Марья Сергеевна накормила ужином и устроила гостя в комнате старшего сына - дети Христолюбских давно выросли и разъехались. Агеев уснул сразу, уютно засопев. Жена перемыла посуду и отправилась к себе. А Иван Павлович смолил одну сигарету за другой - к нему вновь вернулось то неприятное чувство, что грызло его тридцать лет назад. Вот только теперь, участковый знал это наверняка, он сможет довести дело до конца и спокойно уйти на пенсию.
– О, Иван Павлович! Ну, наконец-то! Я уж измаялся вас ждать. С самого ранья здесь, - Кулагин торопливо протянул руку участковому.
– Николай, тебе заняться нечем?
– отвечая на приветствие, спросил Христолюбский.
– А чем? Это ведь такое событие! Да для нашей Окалинки - история! Я не могу ничего пропустить.
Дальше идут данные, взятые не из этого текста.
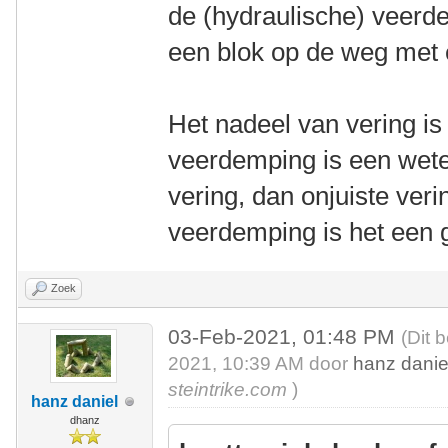
de (hydraulische) veerdem
een blok op de weg met e
Het nadeel van vering is 
veerdemping is een wete
vering, dan onjuiste ver
veerdemping is het een 
Zoek
03-Feb-2021, 01:48 PM
(Dit 
2021, 10:39 AM door
hanz danie
steintrike.com
)
hanz daniel
dhanz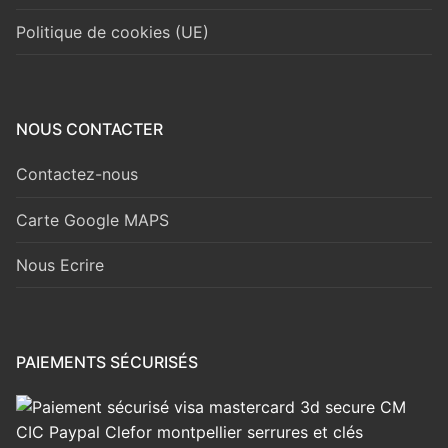
Politique de cookies (UE)
NOUS CONTACTER
Contactez-nous
Carte Google MAPS
Nous Ecrire
PAIEMENTS SÉCURISÉS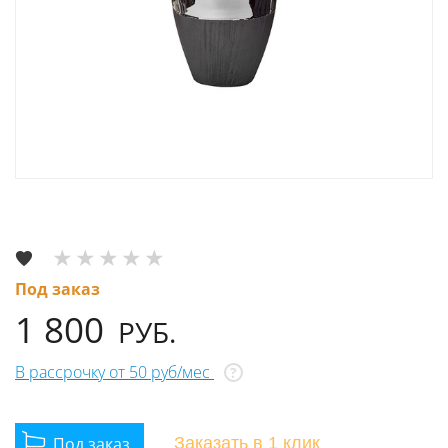
Под заказ
1 800
РУБ.
В рассрочку от 50 руб/мес
?
Заказать
в 1 клик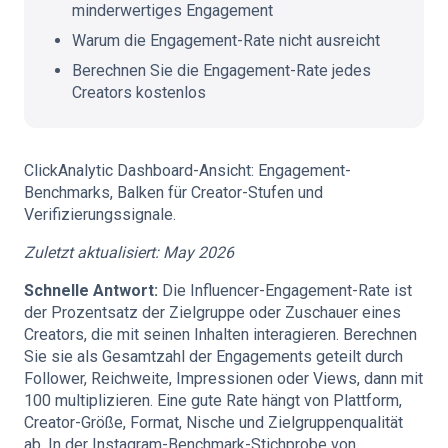
minderwertiges Engagement
Warum die Engagement-Rate nicht ausreicht
Berechnen Sie die Engagement-Rate jedes
Creators kostenlos
ClickAnalytic Dashboard-Ansicht: Engagement-
Benchmarks, Balken für Creator-Stufen und
Verifizierungssignale.
Zuletzt aktualisiert: May 2026
Schnelle Antwort:
Die Influencer-Engagement-Rate ist
der Prozentsatz der Zielgruppe oder Zuschauer eines
Creators, die mit seinen Inhalten interagieren. Berechnen
Sie sie als Gesamtzahl der Engagements geteilt durch
Follower, Reichweite, Impressionen oder Views, dann mit
100 multiplizieren. Eine gute Rate hängt von Plattform,
Creator-Größe, Format, Nische und Zielgruppenqualität
ab. In der Instagram-Benchmark-Stichprobe von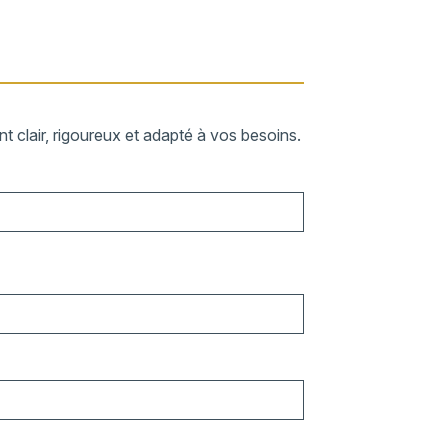
 clair, rigoureux et adapté à vos besoins.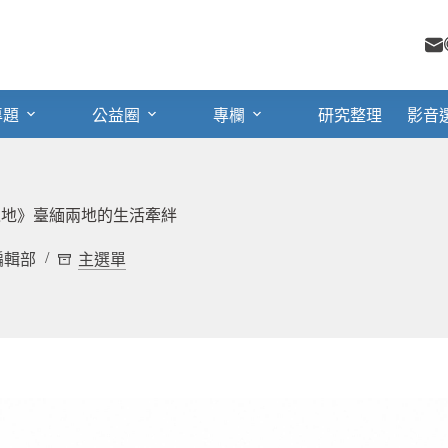
專題
公益圈
專欄
研究整理
影音
遠之地》臺緬兩地的生活牽絆
s 編輯部
主選單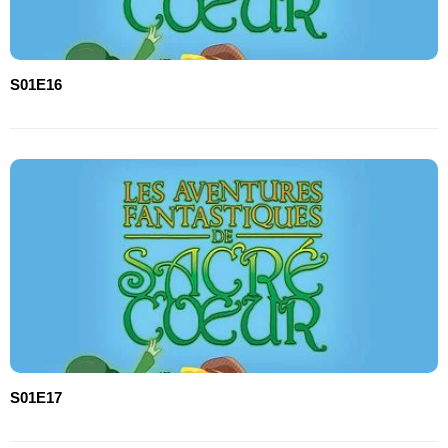
S01E16
S01E17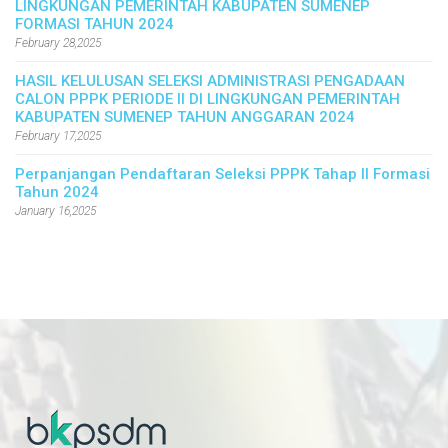
LINGKUNGAN PEMERINTAH KABUPATEN SUMENEP
FORMASI TAHUN 2024
February 28,2025
HASIL KELULUSAN SELEKSI ADMINISTRASI PENGADAAN
CALON PPPK PERIODE II DI LINGKUNGAN PEMERINTAH
KABUPATEN SUMENEP TAHUN ANGGARAN 2024
February 17,2025
Perpanjangan Pendaftaran Seleksi PPPK Tahap II Formasi
Tahun 2024
January 16,2025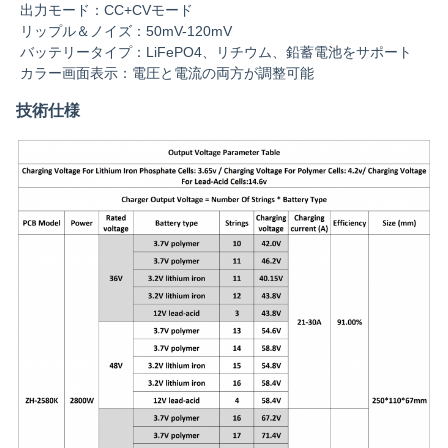
出力モード：CC+CVモード
リップル＆ノイズ：50mV-120mV
バッテリータイプ：LiFePO4、リチウム、鉛蓄電池をサポート
カラー画面表示：電圧と電流の両方が調整可能
技術仕様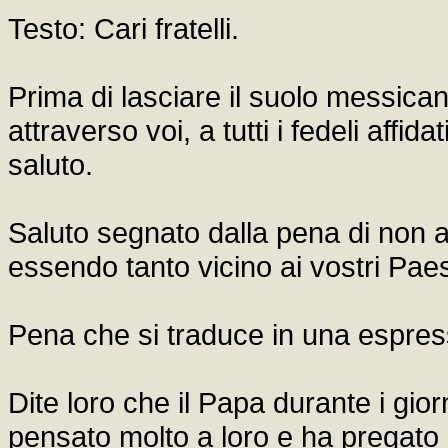
Testo: Cari fratelli.
Prima di lasciare il suolo messican
attraverso voi, a tutti i fedeli affid
saluto.
Saluto segnato dalla pena di non ave
essendo tanto vicino ai vostri Paes
Pena che si traduce in una espres
Dite loro che il Papa durante i gio
pensato molto a loro e ha pregato 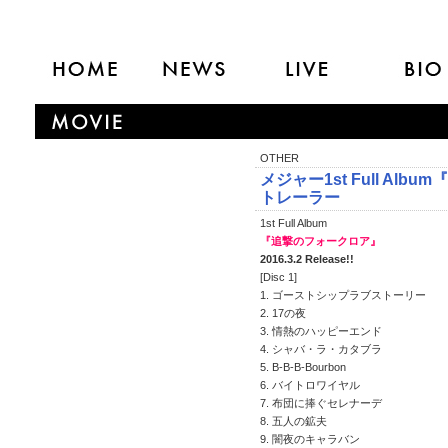
OTHER
メジャー1st Full Al
トレーラー
1st Full Album
『追撃のフォークロア』
2016.3.2 Release!!
[Disc 1]
1. ゴーストシップラブストーリー
2. 17の夜
3. 情熱のハッピーエンド
4. シャバ・ラ・カタブラ
5. B-B-B-Bourbon
6. バイトロワイヤル
7. 布団に捧ぐセレナーデ
8. 五人の鉱夫
9. 闇夜のキャラバン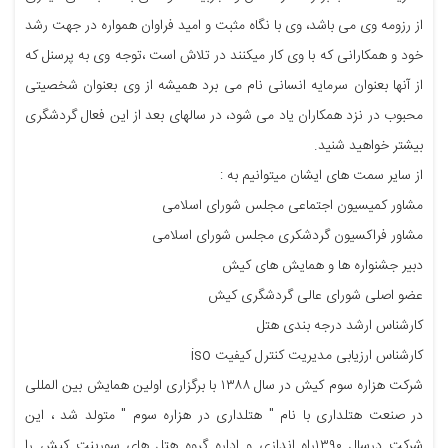
از رزومه وی می باشد، وی با نگاه مثبت و امید فراوان همواره در جهت رشد
خود و همکارانی که با وی کار میکنند در تلاش است ،توجه وی به پرسنل که
از آنها بعنوان سرمایه انسانی نام می برد همیشه از وی بعنوان شخصیتی
محبوب در نزد همکاران یاد می شود، در سالهای بعد از این فعال گردشگری
بیشتر خواهید شنید.
از سایر سمت های ایشان میتوانیم به :
مشاور کمیسیون اجتماعی مجلس شورای اسلامی
مشاور فراکسیون گردشکری مجلس شورای اسلامی
دبیر جشنواره ها و همایش های کیش
عضو اصلی شورای عالی گردشگری کیش
کارشناس ارشد درجه بندی هتل
کارشناس ارزیابی مدیریت کنترل کیفیت iso
شرکت هزاره سوم کیش در سال ۱۳۸۸ با برگزاری اولین همایش بین المللی
در صنعت هتلداری با نام " هتلداری در هزاره سوم " متولد شد ، این
شرکت درسال ۱۳۹۰راه اندازی و اداره گروه هتل های سورینت کیش را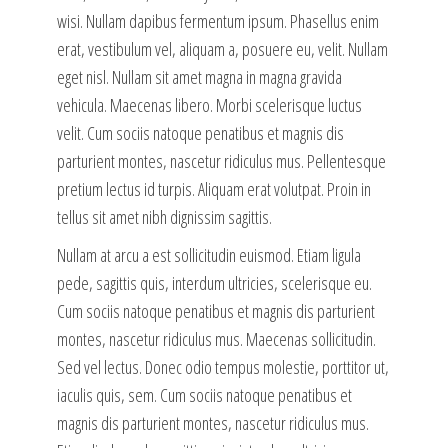
wisi. Nullam dapibus fermentum ipsum. Phasellus enim
erat, vestibulum vel, aliquam a, posuere eu, velit. Nullam
eget nisl. Nullam sit amet magna in magna gravida
vehicula. Maecenas libero. Morbi scelerisque luctus
velit. Cum sociis natoque penatibus et magnis dis
parturient montes, nascetur ridiculus mus. Pellentesque
pretium lectus id turpis. Aliquam erat volutpat. Proin in
tellus sit amet nibh dignissim sagittis.
Nullam at arcu a est sollicitudin euismod. Etiam ligula
pede, sagittis quis, interdum ultricies, scelerisque eu.
Cum sociis natoque penatibus et magnis dis parturient
montes, nascetur ridiculus mus. Maecenas sollicitudin.
Sed vel lectus. Donec odio tempus molestie, porttitor ut,
iaculis quis, sem. Cum sociis natoque penatibus et
magnis dis parturient montes, nascetur ridiculus mus.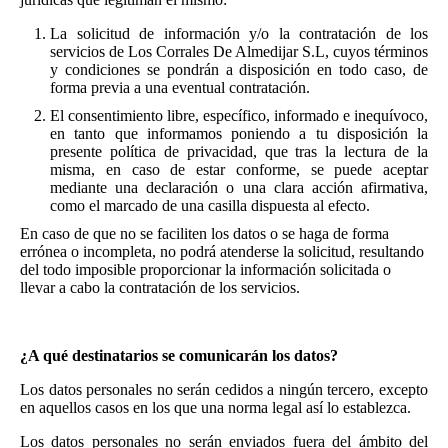
La solicitud de información y/o la contratación de los
servicios de Los Corrales De Almedijar S.L, cuyos términos
y condiciones se pondrán a disposición en todo caso, de
forma previa a una eventual contratación.
El consentimiento libre, específico, informado e inequívoco,
en tanto que informamos poniendo a tu disposición la
presente política de privacidad, que tras la lectura de la
misma, en caso de estar conforme, se puede aceptar
mediante una declaración o una clara acción afirmativa,
como el marcado de una casilla dispuesta al efecto.
En caso de que no se faciliten los datos o se haga de forma
errónea o incompleta, no podrá atenderse la solicitud, resultando
del todo imposible proporcionar la información solicitada o
llevar a cabo la contratación de los servicios.
¿A qué destinatarios se comunicarán los datos?
Los datos personales no serán cedidos a ningún tercero, excepto
en aquellos casos en los que una norma legal así lo establezca.
Los datos personales no serán enviados fuera del ámbito del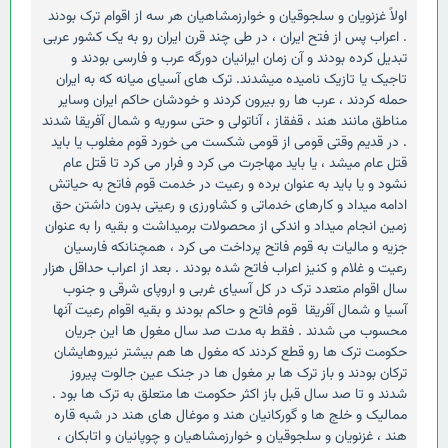
اولاً غزنویان و سلجوقیان و خوارزمشاهیان هر سه از اقوام ترک بودند
. اعراب پس از فتح ایران ، در طی چند قرن ایران رو به یک کشور عربی
تبدیل کرده بودند و آن زمان ایرانیان دورگه عرب و فارسی بودند و
تاجیک یا تازیک نامیده میشدند. ترک های آسیای میانه که به ایران
حمله کردند ، عرب ها رو بیرون کردند و خودشان حاکم ایران وسایر
مناطق مانند هند ، قفقاز ، آناتولی و حتی سوریه و شمال آفریقا شدند
. در قدیم وقتی قومی از قومی شکست می خورد قوم مغلوب یا باید
قتل عام میشد ، یا باید مهاجرت می کرد و فرار می کرد تا قتل عام
نشود و یا باید به عنوان برده و رعیت در خدمت قوم فاتح به حیاتش
ادامه میداد و کارهای خدماتی و کشاورزی و رعیتی بدون داشتن حق
زمین انجام میداد و اندکی از محصولات برمیداشت و بقیه را به عنوان
جزیه و مالیات به قوم فاتح پرداخت می کرد ، همچنانکه فارسیان
رعیت و غلام و کنیز اعراب فاتح شده بودند . بعد از اعراب حداقل هزار
سال اقوام متعدد ترک در کل آسیای غربی و اروپای شرقی و جنوب
آسیا و شمال آفریقا قوم فاتح و حاکم بودند و بقیه اقوام رعیت آنها
محسوب می شدند . فقط به مدت صد سال مغول ها این جریان
حکومت ترک ها رو قطع کردند که مغول ها هم بیشتر نیروهایشان
ترکان بودند و باز ترک ها بر مغول ها در جنک عین جالوت پیروز
شدند و تا صد سال قبل باز اکثر حکومت ها متعلق به ترک ها بود .
ممالیک و خلج ها و گورکانیان هند و موغال های هند در شبه قاره
هند ، غزنویان و سلجوقیان و خوارزمشاهیان و چوپانیان و اتابکان ،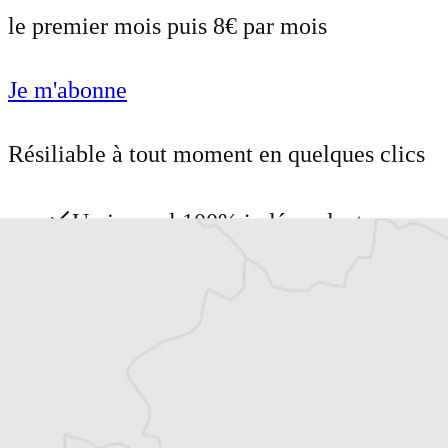
le premier mois puis 8€ par mois
Je m'abonne
Résiliable à tout moment en quelques clics
Un journal 100% indépendant
Accédez à des fonctionnalités
exclusives
Explorez +10 ans d’archives sur les
Balkans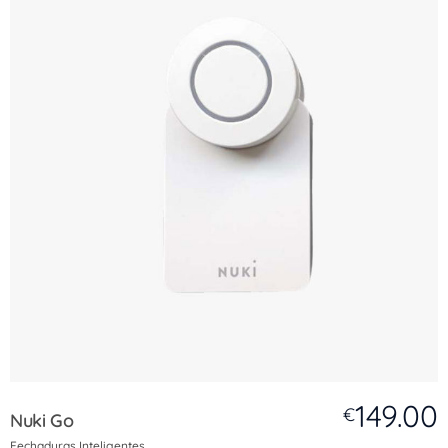
149.00
€
Nuki Go
Fechaduras Inteligentes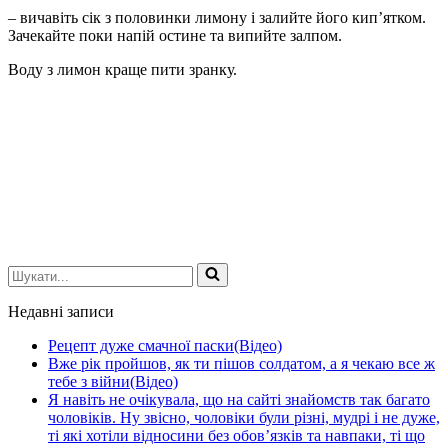
– вичавіть сік з половинки лимону і залийте його кип’ятком.
Зачекайте поки напій остине та випийте залпом.
Воду з лимон краще пити зранку.
Шукати...
Недавні записи
Рецепт дуже смачної паски(Відео)
Вже рік пройшов, як ти пішов солдатом, а я чекаю все ж
тебе з війни(Відео)
Я навіть не очікувала, що на сайті знайомств так багато
чоловіків. Ну звісно, чоловіки були різні, мудрі і не дуже,
ті які хотіли відносини без обов’язків та навпаки, ті що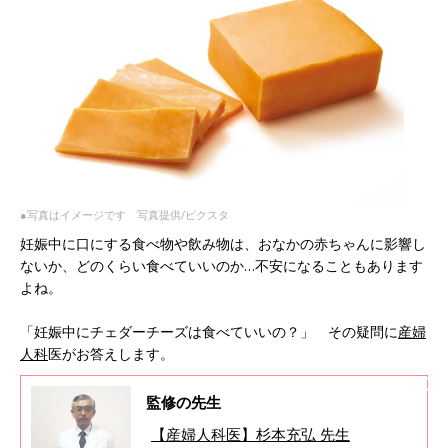
●写真はイメージです 写真提供/ピクスタ
妊娠中に口にする食べ物や飲み物は、おなかの赤ちゃんに影響し
ないか、どのくらい食べていいのか…不安になることもあります
よね。
「妊娠中にチェダーチーズは食べていいの？」 その疑問に
産婦
人科
医がお答えします。
監修の先生
【産婦人科医】杉本充弘 先生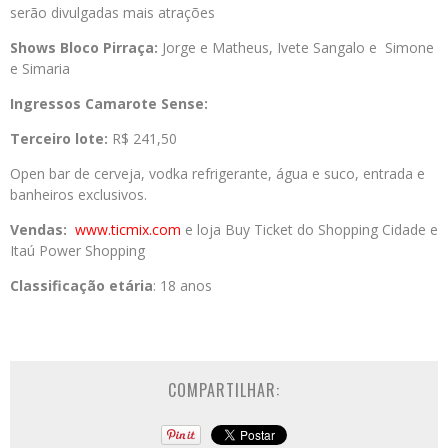
serão divulgadas mais atrações
Shows Bloco Pirraça:
Jorge e Matheus, Ivete Sangalo e Simone
e Simaria
Ingressos Camarote Sense:
Terceiro lote:
R$ 241,50
Open bar de cerveja, vodka refrigerante, água e suco, entrada e
banheiros exclusivos.
Vendas:
www.ticmix.com
e loja Buy Ticket do Shopping Cidade e
Itaú Power Shopping
Classificação etária
: 18 anos
COMPARTILHAR: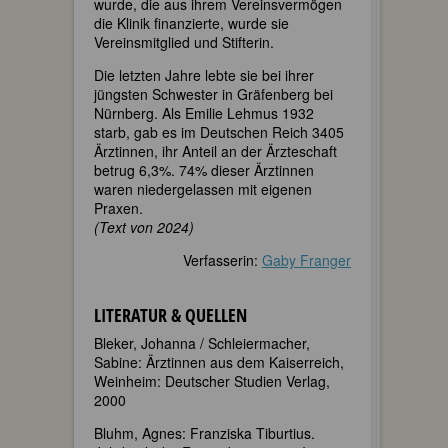
wurde, die aus ihrem Vereinsvermögen
die Klinik finanzierte, wurde sie
Vereinsmitglied und Stifterin.
Die letzten Jahre lebte sie bei ihrer
jüngsten Schwester in Gräfenberg bei
Nürnberg. Als Emilie Lehmus 1932
starb, gab es im Deutschen Reich 3405
Ärztinnen, ihr Anteil an der Ärzteschaft
betrug 6,3%. 74% dieser Ärztinnen
waren niedergelassen mit eigenen
Praxen.
(Text von 2024)
Verfasserin:
Gaby Franger
LITERATUR & QUELLEN
Bleker, Johanna / Schleiermacher,
Sabine: Ärztinnen aus dem Kaiserreich,
Weinheim: Deutscher Studien Verlag,
2000
Bluhm, Agnes: Franziska Tiburtius.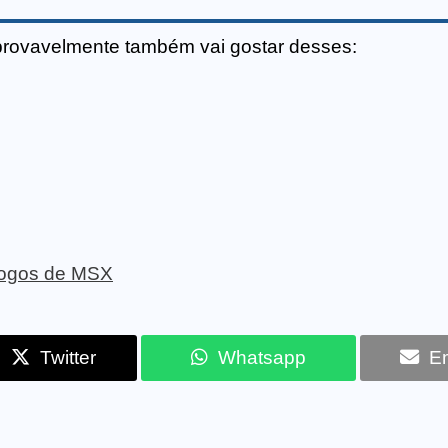
provavelmente também vai gostar desses:
 jogos de MSX
Twitter
Whatsapp
Em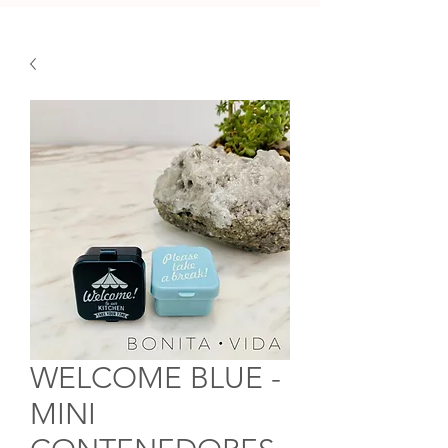
WELCOME BLUE -
MINI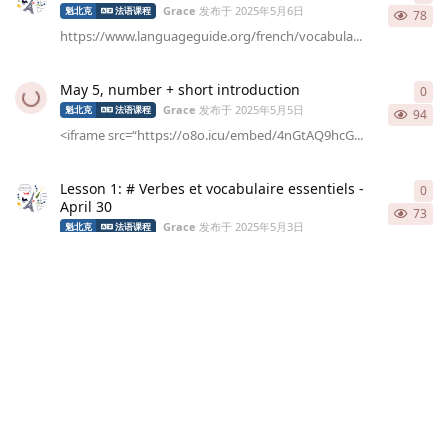
Grace
发布于
2025年5月6日
魁北克
法语课程
78
https://www.languageguide.org/french/vocabula...
May 5, number + short introduction
0
0
条
Grace
发布于
2025年5月5日
魁北克
法语课程
94
<iframe src=“https://o8o.icu/embed/4nGtAQ9hcG...
Lesson 1: # Verbes et vocabulaire essentiels -
0
0
条
April 30
73
Grace
发布于
2025年5月3日
魁北克
法语课程
Verbes et vocabulaire essentiels JE ME PRÉSEN...
May 2_Le Nom De Quelques Pays...
0
0
条
Grace
发布于
2025年5月2日
魁北克
法语课程
66
EXERCICES A) du – de – d’ – des Exemple : Ell...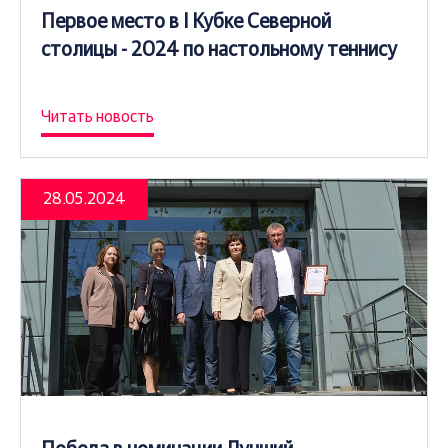
Первое место в I Кубке Северной
столицы - 2024 по настольному теннису
Читать новость
28.05.2024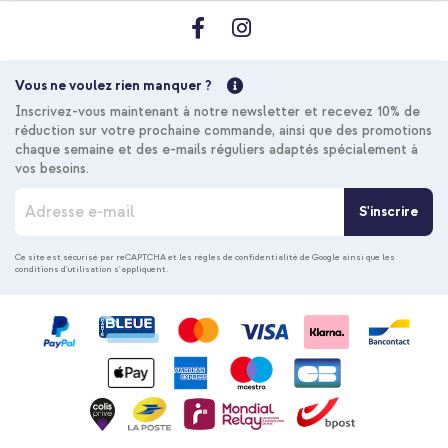
Vous ne voulez rien manquer ?
Inscrivez-vous maintenant à notre newsletter et recevez 10% de
réduction sur votre prochaine commande, ainsi que des promotions
chaque semaine et des e-mails réguliers adaptés spécialement à
vos besoins.
I
S'inscrire
n
s
c
Ce site est sécurisé par reCAPTCHA et les
règles de confidentialité de Google
ainsi que les
conditions d'utilisation
s'appliquent.
r
i
p
t
i
o
n
à
n
o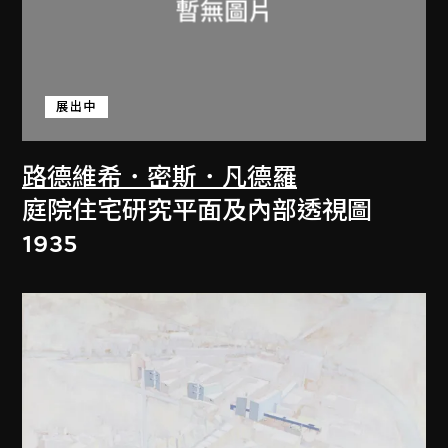
展出中
路德維希．密斯．凡德羅
庭院住宅研究平面及內部透視圖
1935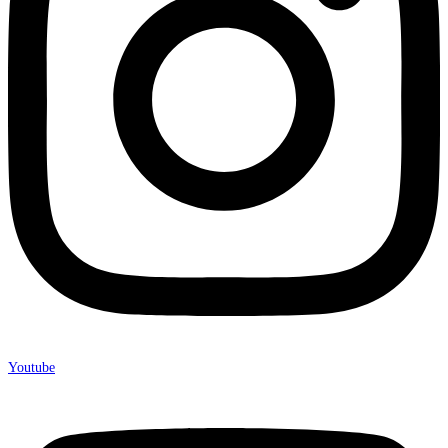
Youtube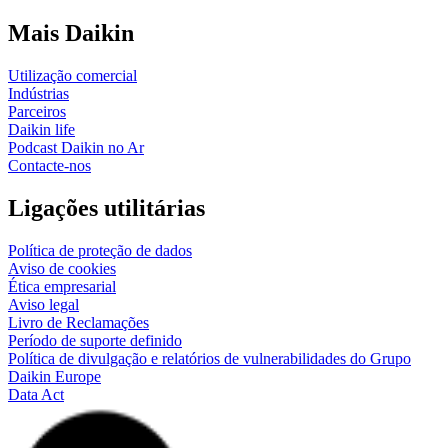
Mais Daikin
Utilização comercial
Indústrias
Parceiros
Daikin life
Podcast Daikin no Ar
Contacte-nos
Ligações utilitárias
Política de proteção de dados
Aviso de cookies
Ética empresarial
Aviso legal
Livro de Reclamações
Período de suporte definido
Política de divulgação e relatórios de vulnerabilidades do Grupo
Daikin Europe
Data Act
– Знакомься Степан, Николай Егорович Кулагин, учитель истории нашей школы. По совместительству краевед.
– Очень приятно!
– Кулагин протянул руку и капитану.
–
– Ты, Коля, чего хочешь-то?
– Иван Павлович отпер дверь участка.
– Подробностей!
– Кулагин потряс вынутым из кармана фотоаппаратом.
– Для истории. Ну и так, интересно.
– Про тайну следствия слышал, небось? Потом, в газетах, всё прочитаешь.
– Несерьёзно это, Иван Палыч. Мы ж столько лет знакомы, а ты... Ну хоть что-нибудь скажи, - канючил Кулагин.
– Это ж ведь тот студент, да?
– Иди, Коля, не мешай работать, - Христолюбский решительно оттёр историка от двери, пропуская Агеева внутрь.
– Про студента-то он как узнал?
– спросил Степан, включая компьютер, с молчаливого согласия хозяина кабинета.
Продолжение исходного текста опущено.